* [TASK STATEMENT]: Across the listing below, work out how many lines include the word "shoulder". Give the number alone.

-=-=-=-=-

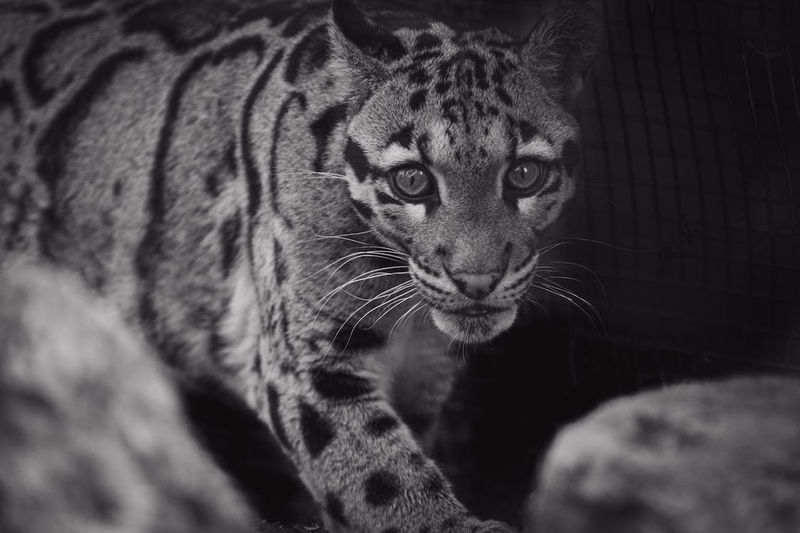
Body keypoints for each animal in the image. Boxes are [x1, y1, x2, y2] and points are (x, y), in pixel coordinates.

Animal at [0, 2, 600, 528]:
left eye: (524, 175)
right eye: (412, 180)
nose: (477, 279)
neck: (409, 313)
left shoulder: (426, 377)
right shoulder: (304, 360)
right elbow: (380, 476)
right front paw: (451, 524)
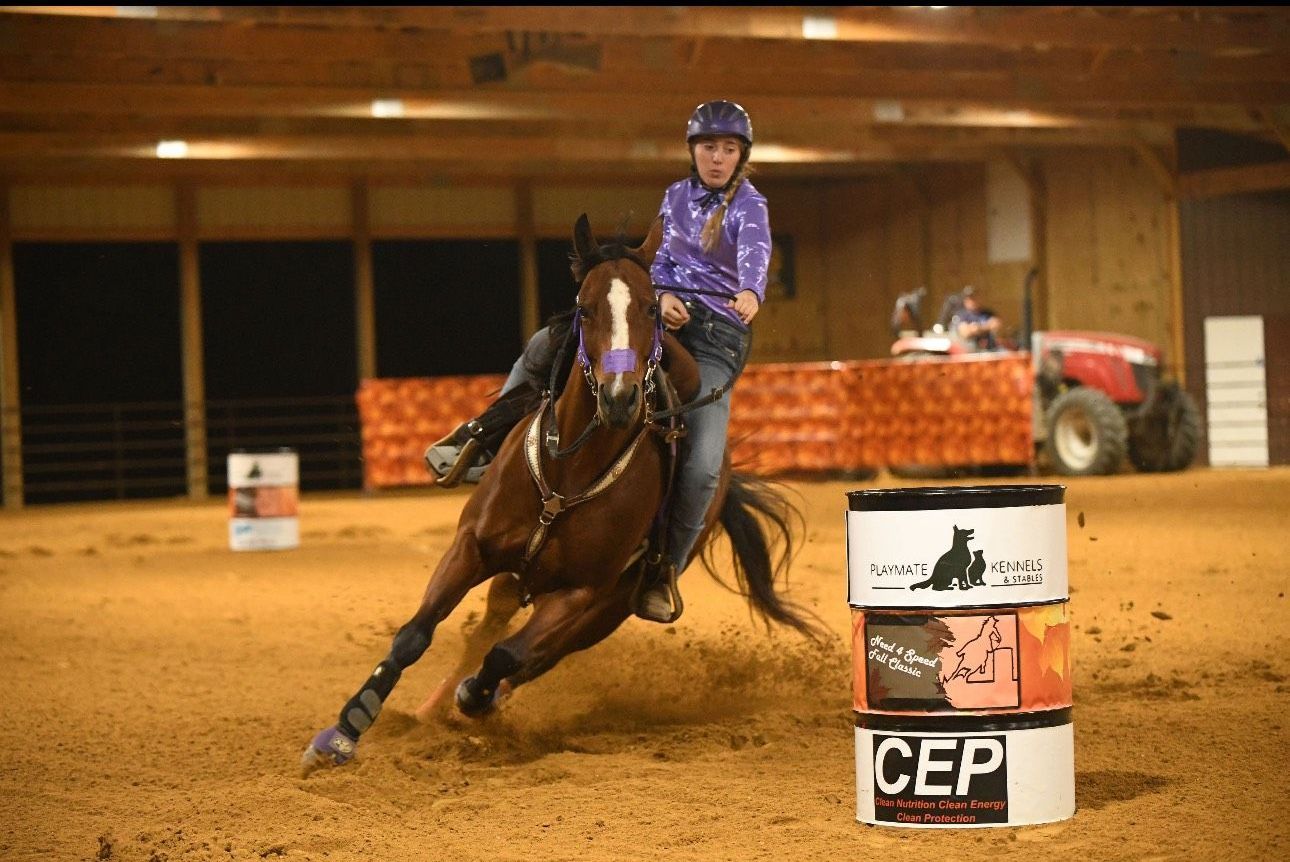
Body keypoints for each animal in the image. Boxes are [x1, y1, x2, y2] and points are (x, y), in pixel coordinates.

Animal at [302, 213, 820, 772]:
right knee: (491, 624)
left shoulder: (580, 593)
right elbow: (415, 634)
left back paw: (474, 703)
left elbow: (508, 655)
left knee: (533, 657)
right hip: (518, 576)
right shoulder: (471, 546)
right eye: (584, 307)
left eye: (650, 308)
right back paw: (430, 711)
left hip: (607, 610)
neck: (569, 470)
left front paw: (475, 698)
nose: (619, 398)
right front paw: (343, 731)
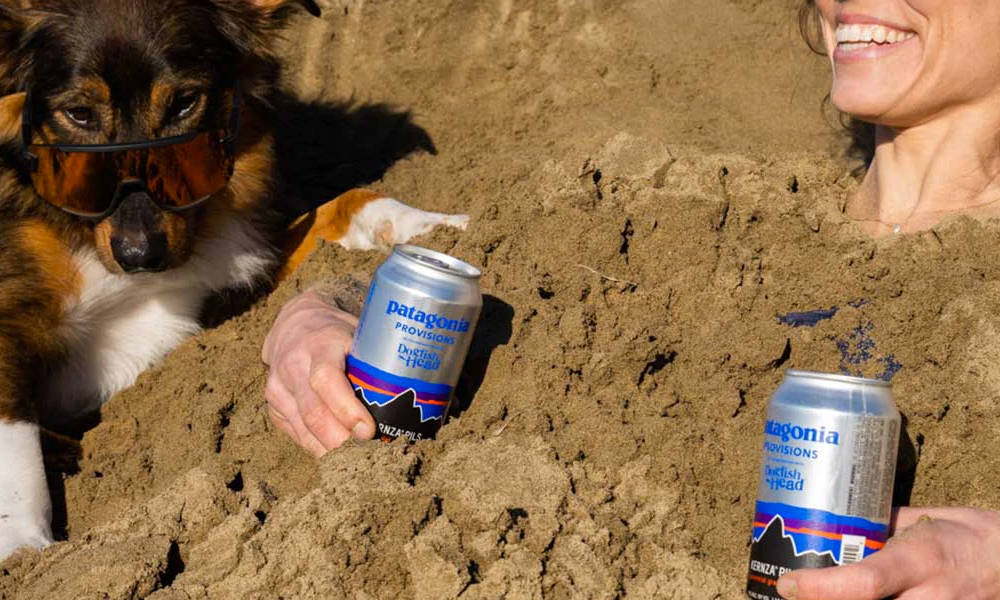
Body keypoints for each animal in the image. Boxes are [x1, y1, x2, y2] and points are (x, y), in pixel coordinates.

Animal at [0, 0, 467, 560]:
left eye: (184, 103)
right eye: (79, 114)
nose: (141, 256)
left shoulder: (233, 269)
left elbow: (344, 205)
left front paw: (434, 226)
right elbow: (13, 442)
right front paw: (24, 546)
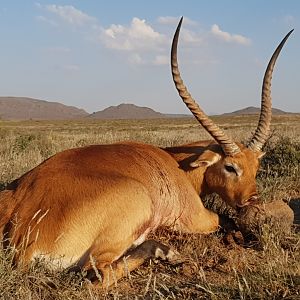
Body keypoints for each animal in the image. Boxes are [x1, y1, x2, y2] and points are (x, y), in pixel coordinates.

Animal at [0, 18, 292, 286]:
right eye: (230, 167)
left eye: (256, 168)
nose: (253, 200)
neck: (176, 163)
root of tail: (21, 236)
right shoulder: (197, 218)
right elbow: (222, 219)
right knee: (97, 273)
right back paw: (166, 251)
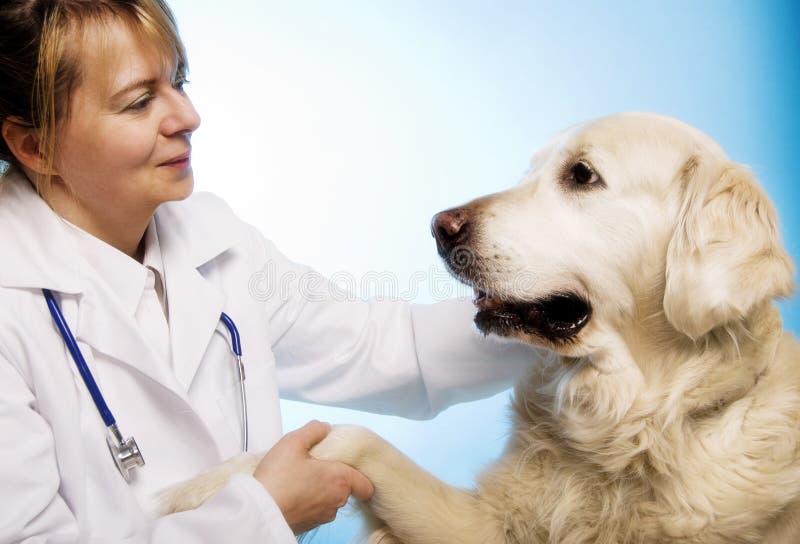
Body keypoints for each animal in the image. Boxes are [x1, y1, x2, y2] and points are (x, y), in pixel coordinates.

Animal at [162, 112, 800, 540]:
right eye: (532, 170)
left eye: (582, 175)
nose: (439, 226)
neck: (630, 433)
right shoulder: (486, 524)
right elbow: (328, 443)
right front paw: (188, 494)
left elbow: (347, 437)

-=-=-=-=-

* [SOLUTION FOR THIS PROBLEM]: 7